### EXERCISE DETAILS
From the entries that follow, gather each line holding the word "среди".

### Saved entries

····················

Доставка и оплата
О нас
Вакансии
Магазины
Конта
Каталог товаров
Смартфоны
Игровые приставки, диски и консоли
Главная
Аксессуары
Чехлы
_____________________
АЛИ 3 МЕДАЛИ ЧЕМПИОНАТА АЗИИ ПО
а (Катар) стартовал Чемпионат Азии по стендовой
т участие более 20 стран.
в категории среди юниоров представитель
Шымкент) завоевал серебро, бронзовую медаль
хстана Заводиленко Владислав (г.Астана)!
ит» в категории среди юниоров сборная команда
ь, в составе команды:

····················

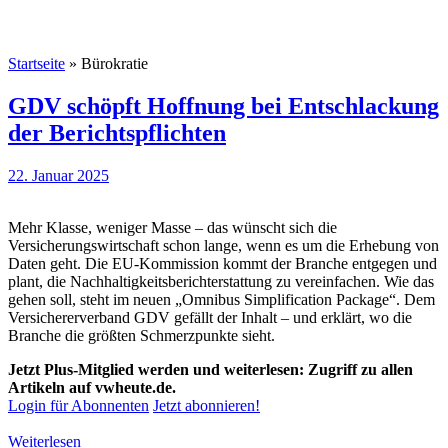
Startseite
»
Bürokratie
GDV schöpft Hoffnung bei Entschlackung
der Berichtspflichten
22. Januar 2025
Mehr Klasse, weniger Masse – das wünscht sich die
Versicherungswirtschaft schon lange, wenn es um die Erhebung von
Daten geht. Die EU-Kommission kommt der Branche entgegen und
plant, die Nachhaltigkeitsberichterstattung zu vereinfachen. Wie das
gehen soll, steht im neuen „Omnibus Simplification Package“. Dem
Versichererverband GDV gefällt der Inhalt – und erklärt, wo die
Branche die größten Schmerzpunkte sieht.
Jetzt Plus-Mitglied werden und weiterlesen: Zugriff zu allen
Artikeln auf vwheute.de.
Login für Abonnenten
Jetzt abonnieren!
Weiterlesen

····················

### SOLUTION TO THIS PROBLEM
в категории среди юниоров представитель
ит» в категории среди юниоров сборная команда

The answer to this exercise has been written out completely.